Family Care International oeuvre pour une maternité sans risques, en vue d’assurer aux femmes l’accès aux services et au soutien dont elles ont besoin pour traverser sans risque la période de la grossesse et de l’accouchement. L’ONG lutte contre le Sida, pour prévenir la propagation du VIH et pour une plus grande intégration de la prévention, du dépistage du virus et des services thérapeutiques dans d’autres programmes de santé sexuelle et reproductive.

Dans ces trois domaines principaux, notre travail se penche également sur d’autres priorités urgentes de la santé reproductive, tel que l’avortement à risque, la violence basée sur le genre et les besoins non satisfaits en planning familial “ a déclaré la coordinatrice de Family Care International, qui informe par ailleurs que l’ONG a été fondée en 1986 et a commencé son travail en Afrique Francophone en 1995.
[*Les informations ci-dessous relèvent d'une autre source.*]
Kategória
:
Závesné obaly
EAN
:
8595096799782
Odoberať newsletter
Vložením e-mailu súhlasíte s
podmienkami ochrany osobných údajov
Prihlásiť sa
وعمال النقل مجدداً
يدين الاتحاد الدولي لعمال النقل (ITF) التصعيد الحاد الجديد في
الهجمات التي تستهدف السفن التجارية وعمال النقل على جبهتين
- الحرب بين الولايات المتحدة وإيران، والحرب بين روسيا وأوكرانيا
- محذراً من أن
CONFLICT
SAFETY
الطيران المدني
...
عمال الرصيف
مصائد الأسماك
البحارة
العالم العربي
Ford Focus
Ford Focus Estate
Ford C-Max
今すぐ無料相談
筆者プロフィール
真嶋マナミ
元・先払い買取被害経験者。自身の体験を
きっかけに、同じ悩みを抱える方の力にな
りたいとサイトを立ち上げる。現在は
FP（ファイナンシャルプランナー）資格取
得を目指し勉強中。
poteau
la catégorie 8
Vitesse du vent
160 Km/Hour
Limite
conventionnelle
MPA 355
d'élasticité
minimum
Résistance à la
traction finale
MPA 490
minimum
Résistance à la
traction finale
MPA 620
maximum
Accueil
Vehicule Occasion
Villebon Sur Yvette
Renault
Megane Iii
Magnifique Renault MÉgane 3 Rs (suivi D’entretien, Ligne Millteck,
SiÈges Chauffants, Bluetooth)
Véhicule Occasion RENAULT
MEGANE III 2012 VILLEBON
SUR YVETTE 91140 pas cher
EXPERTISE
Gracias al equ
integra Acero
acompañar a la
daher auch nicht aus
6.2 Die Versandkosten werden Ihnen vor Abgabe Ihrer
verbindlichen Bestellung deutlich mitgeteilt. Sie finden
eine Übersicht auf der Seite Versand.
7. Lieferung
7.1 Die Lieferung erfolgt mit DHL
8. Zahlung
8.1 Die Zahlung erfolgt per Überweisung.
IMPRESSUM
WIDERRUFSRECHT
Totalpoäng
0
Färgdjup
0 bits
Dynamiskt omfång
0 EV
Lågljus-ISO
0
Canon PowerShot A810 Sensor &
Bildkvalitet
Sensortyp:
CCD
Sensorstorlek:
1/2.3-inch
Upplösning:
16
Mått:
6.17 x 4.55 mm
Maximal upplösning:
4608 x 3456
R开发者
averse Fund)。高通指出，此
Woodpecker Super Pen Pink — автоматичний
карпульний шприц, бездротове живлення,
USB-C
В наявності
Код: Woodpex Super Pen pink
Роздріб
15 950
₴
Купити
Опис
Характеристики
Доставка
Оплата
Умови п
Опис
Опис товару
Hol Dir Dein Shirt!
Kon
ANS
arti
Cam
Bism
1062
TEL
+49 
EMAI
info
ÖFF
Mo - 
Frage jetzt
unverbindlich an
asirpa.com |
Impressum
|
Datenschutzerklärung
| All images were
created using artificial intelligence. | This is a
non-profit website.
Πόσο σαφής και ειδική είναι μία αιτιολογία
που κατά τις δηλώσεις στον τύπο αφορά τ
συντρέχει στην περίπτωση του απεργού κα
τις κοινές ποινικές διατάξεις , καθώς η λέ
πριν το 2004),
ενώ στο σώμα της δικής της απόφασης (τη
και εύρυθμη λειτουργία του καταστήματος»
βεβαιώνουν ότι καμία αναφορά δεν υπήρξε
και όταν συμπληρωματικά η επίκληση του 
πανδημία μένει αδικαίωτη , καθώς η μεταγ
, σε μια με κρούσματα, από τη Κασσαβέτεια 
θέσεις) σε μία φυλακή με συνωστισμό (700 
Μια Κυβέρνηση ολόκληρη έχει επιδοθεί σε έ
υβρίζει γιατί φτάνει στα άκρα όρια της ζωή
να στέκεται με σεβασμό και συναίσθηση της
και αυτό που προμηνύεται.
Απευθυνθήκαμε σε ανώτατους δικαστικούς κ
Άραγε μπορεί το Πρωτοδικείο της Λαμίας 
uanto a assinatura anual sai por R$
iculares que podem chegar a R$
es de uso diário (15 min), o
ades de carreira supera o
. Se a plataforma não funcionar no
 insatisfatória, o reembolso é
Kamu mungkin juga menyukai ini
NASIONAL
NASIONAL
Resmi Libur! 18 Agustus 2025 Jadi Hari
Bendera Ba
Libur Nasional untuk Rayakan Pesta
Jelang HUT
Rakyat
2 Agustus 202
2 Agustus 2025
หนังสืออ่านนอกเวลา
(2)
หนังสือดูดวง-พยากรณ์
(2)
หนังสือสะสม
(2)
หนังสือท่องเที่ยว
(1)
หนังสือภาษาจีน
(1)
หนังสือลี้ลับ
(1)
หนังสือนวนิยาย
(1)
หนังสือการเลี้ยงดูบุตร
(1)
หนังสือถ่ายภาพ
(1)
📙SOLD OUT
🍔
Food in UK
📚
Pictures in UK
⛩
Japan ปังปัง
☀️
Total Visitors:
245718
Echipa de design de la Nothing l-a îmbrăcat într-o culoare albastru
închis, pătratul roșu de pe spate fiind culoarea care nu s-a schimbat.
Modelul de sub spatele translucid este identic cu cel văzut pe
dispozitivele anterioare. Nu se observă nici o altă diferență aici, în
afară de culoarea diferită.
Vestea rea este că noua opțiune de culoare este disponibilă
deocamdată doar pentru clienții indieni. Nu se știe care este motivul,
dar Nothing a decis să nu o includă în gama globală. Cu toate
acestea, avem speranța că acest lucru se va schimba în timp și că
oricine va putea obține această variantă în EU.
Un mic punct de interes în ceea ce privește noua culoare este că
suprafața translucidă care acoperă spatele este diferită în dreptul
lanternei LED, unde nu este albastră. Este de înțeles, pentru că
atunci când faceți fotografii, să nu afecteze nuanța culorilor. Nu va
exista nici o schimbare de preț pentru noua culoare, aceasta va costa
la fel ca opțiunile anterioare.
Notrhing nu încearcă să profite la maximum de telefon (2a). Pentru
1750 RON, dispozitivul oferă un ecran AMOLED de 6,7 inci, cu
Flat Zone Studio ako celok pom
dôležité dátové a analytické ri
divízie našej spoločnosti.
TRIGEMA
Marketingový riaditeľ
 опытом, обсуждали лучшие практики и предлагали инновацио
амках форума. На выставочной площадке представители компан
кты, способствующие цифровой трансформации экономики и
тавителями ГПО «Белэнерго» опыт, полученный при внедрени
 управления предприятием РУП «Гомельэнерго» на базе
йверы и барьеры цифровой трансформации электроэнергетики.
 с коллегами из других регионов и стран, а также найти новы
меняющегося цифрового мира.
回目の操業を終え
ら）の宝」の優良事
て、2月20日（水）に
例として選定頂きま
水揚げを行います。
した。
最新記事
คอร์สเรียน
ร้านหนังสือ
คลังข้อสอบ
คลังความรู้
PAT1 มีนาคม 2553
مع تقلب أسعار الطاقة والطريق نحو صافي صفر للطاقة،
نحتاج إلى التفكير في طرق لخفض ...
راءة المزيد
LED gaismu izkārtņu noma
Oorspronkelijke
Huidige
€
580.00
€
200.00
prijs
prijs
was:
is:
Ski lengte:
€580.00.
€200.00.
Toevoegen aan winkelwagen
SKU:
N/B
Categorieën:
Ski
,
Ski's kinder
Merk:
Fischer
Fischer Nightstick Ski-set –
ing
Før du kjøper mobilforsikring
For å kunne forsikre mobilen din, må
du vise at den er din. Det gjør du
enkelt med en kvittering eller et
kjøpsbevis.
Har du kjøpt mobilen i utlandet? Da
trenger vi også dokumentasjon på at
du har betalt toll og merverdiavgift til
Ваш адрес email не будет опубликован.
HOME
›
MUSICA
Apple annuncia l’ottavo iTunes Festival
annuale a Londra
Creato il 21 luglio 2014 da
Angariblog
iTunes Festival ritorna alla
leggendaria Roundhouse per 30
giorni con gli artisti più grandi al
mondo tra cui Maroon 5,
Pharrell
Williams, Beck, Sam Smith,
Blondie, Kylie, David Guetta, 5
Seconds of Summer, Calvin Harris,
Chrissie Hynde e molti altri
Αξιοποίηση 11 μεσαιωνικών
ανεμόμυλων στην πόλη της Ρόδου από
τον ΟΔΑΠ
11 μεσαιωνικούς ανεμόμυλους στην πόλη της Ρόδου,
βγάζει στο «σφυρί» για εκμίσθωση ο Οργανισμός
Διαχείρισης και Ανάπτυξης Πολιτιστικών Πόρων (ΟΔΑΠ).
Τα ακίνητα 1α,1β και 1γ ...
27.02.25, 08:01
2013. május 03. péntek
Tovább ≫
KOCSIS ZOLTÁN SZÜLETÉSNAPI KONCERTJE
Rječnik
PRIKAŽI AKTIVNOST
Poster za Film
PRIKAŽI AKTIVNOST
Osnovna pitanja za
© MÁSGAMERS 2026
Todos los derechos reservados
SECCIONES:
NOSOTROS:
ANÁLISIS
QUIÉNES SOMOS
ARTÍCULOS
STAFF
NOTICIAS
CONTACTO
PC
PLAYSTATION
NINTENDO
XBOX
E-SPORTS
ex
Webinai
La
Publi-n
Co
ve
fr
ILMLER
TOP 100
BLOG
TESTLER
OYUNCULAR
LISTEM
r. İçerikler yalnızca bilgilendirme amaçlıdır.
Selon Mme Kané Fatimata Kané, indiquera t-elle a ouvert ses portes au Mali en 2003 avec un projet visant à renforcer la capacité des organisations locales en vue de plaider pour la prévention du VIH parmi les jeunes. Ce projet a mis l’accent sur les besoins des jeunes particulièrement vulnérables aux problèmes de santé de la reproduction et du VIH, notamment les jeunes travaillant dans le secteur informelindiquera t-elle.

Et d’ajouter que “grâce à nos approches et supports innovateurs, qui mettent l’accent sur le renforcement participatif des capacités et compétences de développement personnel, Family Care International est rapidement devenu un acteur important dans les interventions visant à améliorer la santé de la reproduction et à prévenir le VIH chez les jeunes“.

En plus de ses missions, Family Care International s’efforce de s’assurer que les femmes et les adolescents aient accès aux informations et services de haute qualité dont ils ont besoin pour améliorer leur santé sexuelle et reproductive, bénéficier d’une grossesse et d’un accouchement sans risques pour éviter la grossesse non désirée et l’infection par le VIH, indique Mme Kané Fatimata Kané.

Au Mali, depuis Janvier 2006, en collaboration avec un groupe d’ONG travaillant sur la santé reproductive, Family Care International conduit une intervention fondée sur les pairs parmi les aides ménagères, les vendeuses ambulantes, les professionnels du sexe et les conducteurs de charette. Ce travail financé par le Fonds mondial est fait en collaboration avec le Groupe Pivot-Santé publique, dont ‘ONG FCI est membre.

A cette conférence-débat animée le Jeudi 31 Juillet 2008 au centre Djoliba, les participants ont eu des échanges sur les thèmes suivants, entre autres : la problématique de la maternité à moindre risque au Mali; les liens entre la santé des femmes et le développement des nations ;

les engagements du forum des ministres à la conférence de Londres… Sur tous ces thèmes qui ont fait l’objet de communications par d’éminents scientifiques, les participants ont eu des débats très fructueux leur ayant permis de connaître les contours de ces actions et phénomènes.